(Collected data)
□ □ □ □ □ □ □

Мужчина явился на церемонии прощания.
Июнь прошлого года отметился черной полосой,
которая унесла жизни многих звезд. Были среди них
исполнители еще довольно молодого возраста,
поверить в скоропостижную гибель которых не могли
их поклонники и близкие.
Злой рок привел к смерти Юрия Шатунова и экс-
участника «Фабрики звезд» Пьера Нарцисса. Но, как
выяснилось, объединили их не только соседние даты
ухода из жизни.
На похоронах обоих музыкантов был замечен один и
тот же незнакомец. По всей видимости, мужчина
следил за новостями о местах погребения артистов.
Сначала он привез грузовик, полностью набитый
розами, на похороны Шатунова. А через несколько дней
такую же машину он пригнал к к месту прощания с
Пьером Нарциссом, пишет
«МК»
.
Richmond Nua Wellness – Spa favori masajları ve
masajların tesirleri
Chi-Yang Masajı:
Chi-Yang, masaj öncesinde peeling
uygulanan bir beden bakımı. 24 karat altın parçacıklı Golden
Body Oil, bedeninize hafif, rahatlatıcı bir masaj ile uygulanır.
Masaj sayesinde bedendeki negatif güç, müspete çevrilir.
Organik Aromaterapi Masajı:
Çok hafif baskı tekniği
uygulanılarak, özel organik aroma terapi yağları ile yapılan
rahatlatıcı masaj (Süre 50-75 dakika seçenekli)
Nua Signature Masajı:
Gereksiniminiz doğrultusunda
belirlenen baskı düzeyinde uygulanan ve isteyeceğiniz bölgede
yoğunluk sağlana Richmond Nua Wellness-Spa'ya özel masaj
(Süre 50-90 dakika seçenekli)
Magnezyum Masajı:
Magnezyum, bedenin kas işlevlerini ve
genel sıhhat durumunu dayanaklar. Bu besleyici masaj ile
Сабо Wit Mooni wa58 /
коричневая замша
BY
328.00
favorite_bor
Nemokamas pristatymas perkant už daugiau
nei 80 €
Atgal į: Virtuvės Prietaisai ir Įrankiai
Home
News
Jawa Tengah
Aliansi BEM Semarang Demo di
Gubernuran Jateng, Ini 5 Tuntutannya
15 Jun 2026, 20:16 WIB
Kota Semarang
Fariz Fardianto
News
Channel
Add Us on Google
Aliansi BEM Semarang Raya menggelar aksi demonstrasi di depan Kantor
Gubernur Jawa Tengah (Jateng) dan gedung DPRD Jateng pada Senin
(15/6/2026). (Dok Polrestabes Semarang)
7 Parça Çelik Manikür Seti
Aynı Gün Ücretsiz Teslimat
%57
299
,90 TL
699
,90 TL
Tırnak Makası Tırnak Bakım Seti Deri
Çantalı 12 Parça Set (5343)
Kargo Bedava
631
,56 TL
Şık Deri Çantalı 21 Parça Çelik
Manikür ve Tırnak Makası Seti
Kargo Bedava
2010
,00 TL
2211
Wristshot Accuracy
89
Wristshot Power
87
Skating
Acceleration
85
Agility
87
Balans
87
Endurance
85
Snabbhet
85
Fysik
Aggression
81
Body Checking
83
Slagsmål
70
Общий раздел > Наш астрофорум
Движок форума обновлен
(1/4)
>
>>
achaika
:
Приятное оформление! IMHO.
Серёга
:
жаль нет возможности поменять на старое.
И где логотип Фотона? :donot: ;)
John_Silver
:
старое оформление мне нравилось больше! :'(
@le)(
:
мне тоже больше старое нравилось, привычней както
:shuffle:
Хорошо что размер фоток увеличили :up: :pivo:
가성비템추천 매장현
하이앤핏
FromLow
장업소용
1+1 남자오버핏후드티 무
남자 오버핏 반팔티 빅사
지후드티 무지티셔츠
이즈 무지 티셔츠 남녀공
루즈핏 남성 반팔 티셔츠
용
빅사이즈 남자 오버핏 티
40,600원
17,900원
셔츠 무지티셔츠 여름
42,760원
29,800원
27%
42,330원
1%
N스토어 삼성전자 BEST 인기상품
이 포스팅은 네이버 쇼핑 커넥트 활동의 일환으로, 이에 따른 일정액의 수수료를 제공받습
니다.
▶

□ □ □ □ □ □ □

▶ [What this task involves]
Print the data in full. Match it exactly.

▶ [Response to the task]
Мужчина явился на церемонии прощания.
Июнь прошлого года отметился черной полосой,
которая унесла жизни многих звезд. Были среди них
исполнители еще довольно молодого возраста,
поверить в скоропостижную гибель которых не могли
их поклонники и близкие.
Злой рок привел к смерти Юрия Шатунова и экс-
участника «Фабрики звезд» Пьера Нарцисса. Но, как
выяснилось, объединили их не только соседние даты
ухода из жизни.
На похоронах обоих музыкантов был замечен один и
тот же незнакомец. По всей видимости, мужчина
следил за новостями о местах погребения артистов.
Сначала он привез грузовик, полностью набитый
розами, на похороны Шатунова. А через несколько дней
такую же машину он пригнал к к месту прощания с
Пьером Нарциссом, пишет
«МК»
.
Richmond Nua Wellness – Spa favori masajları ve
masajların tesirleri
Chi-Yang Masajı:
Chi-Yang, masaj öncesinde peeling
uygulanan bir beden bakımı. 24 karat altın parçacıklı Golden
Body Oil, bedeninize hafif, rahatlatıcı bir masaj ile uygulanır.
Masaj sayesinde bedendeki negatif güç, müspete çevrilir.
Organik Aromaterapi Masajı:
Çok hafif baskı tekniği
uygulanılarak, özel organik aroma terapi yağları ile yapılan
rahatlatıcı masaj (Süre 50-75 dakika seçenekli)
Nua Signature Masajı:
Gereksiniminiz doğrultusunda
belirlenen baskı düzeyinde uygulanan ve isteyeceğiniz bölgede
yoğunluk sağlana Richmond Nua Wellness-Spa'ya özel masaj
(Süre 50-90 dakika seçenekli)
Magnezyum Masajı:
Magnezyum, bedenin kas işlevlerini ve
genel sıhhat durumunu dayanaklar. Bu besleyici masaj ile
Сабо Wit Mooni wa58 /
коричневая замша
BY
328.00
favorite_bor
Nemokamas pristatymas perkant už daugiau
nei 80 €
Atgal į: Virtuvės Prietaisai ir Įrankiai
Home
News
Jawa Tengah
Aliansi BEM Semarang Demo di
Gubernuran Jateng, Ini 5 Tuntutannya
15 Jun 2026, 20:16 WIB
Kota Semarang
Fariz Fardianto
News
Channel
Add Us on Google
Aliansi BEM Semarang Raya menggelar aksi demonstrasi di depan Kantor
Gubernur Jawa Tengah (Jateng) dan gedung DPRD Jateng pada Senin
(15/6/2026). (Dok Polrestabes Semarang)
7 Parça Çelik Manikür Seti
Aynı Gün Ücretsiz Teslimat
%57
299
,90 TL
699
,90 TL
Tırnak Makası Tırnak Bakım Seti Deri
Çantalı 12 Parça Set (5343)
Kargo Bedava
631
,56 TL
Şık Deri Çantalı 21 Parça Çelik
Manikür ve Tırnak Makası Seti
Kargo Bedava
2010
,00 TL
2211
Wristshot Accuracy
89
Wristshot Power
87
Skating
Acceleration
85
Agility
87
Balans
87
Endurance
85
Snabbhet
85
Fysik
Aggression
81
Body Checking
83
Slagsmål
70
Общий раздел > Наш астрофорум
Движок форума обновлен
(1/4)
>
>>
achaika
:
Приятное оформление! IMHO.
Серёга
:
жаль нет возможности поменять на старое.
И где логотип Фотона? :donot: ;)
John_Silver
:
старое оформление мне нравилось больше! :'(
@le)(
:
мне тоже больше старое нравилось, привычней както
:shuffle:
Хорошо что размер фоток увеличили :up: :pivo:
가성비템추천 매장현
하이앤핏
FromLow
장업소용
1+1 남자오버핏후드티 무
남자 오버핏 반팔티 빅사
지후드티 무지티셔츠
이즈 무지 티셔츠 남녀공
루즈핏 남성 반팔 티셔츠
용
빅사이즈 남자 오버핏 티
40,600원
17,900원
셔츠 무지티셔츠 여름
42,760원
29,800원
27%
42,330원
1%
N스토어 삼성전자 BEST 인기상품
이 포스팅은 네이버 쇼핑 커넥트 활동의 일환으로, 이에 따른 일정액의 수수료를 제공받습
니다.
▶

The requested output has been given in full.